◆ **WHAT YOU ARE ASKED TO DO**: In the entries below, the lines from the one with "wall art: none [167,145,211,190]" through the one with "mug: present [101,304,158,370]" are to be copied exactly; both ends count.

(Entries taken from a collection)
--- START ---

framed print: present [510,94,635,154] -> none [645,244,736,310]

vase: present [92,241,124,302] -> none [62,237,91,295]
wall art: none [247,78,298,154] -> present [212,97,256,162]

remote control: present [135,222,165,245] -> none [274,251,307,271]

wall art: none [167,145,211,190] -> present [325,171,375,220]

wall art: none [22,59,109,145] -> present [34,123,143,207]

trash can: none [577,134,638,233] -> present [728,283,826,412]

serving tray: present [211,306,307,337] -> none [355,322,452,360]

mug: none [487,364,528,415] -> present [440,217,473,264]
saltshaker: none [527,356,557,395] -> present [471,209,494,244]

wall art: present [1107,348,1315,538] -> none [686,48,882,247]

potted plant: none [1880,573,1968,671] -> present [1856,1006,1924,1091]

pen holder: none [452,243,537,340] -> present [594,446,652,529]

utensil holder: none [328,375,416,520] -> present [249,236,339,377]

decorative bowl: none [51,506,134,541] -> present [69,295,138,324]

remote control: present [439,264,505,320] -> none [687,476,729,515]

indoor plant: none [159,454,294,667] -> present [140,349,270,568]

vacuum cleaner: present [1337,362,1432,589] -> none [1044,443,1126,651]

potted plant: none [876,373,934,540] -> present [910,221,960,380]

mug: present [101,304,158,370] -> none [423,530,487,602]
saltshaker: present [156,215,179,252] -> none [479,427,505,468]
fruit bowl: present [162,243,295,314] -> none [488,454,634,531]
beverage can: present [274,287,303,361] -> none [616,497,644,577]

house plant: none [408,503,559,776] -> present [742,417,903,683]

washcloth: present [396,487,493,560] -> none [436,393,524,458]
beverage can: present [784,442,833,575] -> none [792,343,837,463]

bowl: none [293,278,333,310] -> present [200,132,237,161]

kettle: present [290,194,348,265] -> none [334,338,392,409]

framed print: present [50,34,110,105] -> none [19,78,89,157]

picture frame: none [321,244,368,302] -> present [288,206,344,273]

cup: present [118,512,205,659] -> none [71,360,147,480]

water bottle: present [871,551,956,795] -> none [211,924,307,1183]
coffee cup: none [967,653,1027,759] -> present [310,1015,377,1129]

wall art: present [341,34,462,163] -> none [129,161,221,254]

--- END ---

◆ **FINAL ANSWER**:
wall art: none [167,145,211,190] -> present [325,171,375,220]

wall art: none [22,59,109,145] -> present [34,123,143,207]

trash can: none [577,134,638,233] -> present [728,283,826,412]

serving tray: present [211,306,307,337] -> none [355,322,452,360]

mug: none [487,364,528,415] -> present [440,217,473,264]
saltshaker: none [527,356,557,395] -> present [471,209,494,244]

wall art: present [1107,348,1315,538] -> none [686,48,882,247]

potted plant: none [1880,573,1968,671] -> present [1856,1006,1924,1091]

pen holder: none [452,243,537,340] -> present [594,446,652,529]

utensil holder: none [328,375,416,520] -> present [249,236,339,377]

decorative bowl: none [51,506,134,541] -> present [69,295,138,324]

remote control: present [439,264,505,320] -> none [687,476,729,515]

indoor plant: none [159,454,294,667] -> present [140,349,270,568]

vacuum cleaner: present [1337,362,1432,589] -> none [1044,443,1126,651]

potted plant: none [876,373,934,540] -> present [910,221,960,380]

mug: present [101,304,158,370] -> none [423,530,487,602]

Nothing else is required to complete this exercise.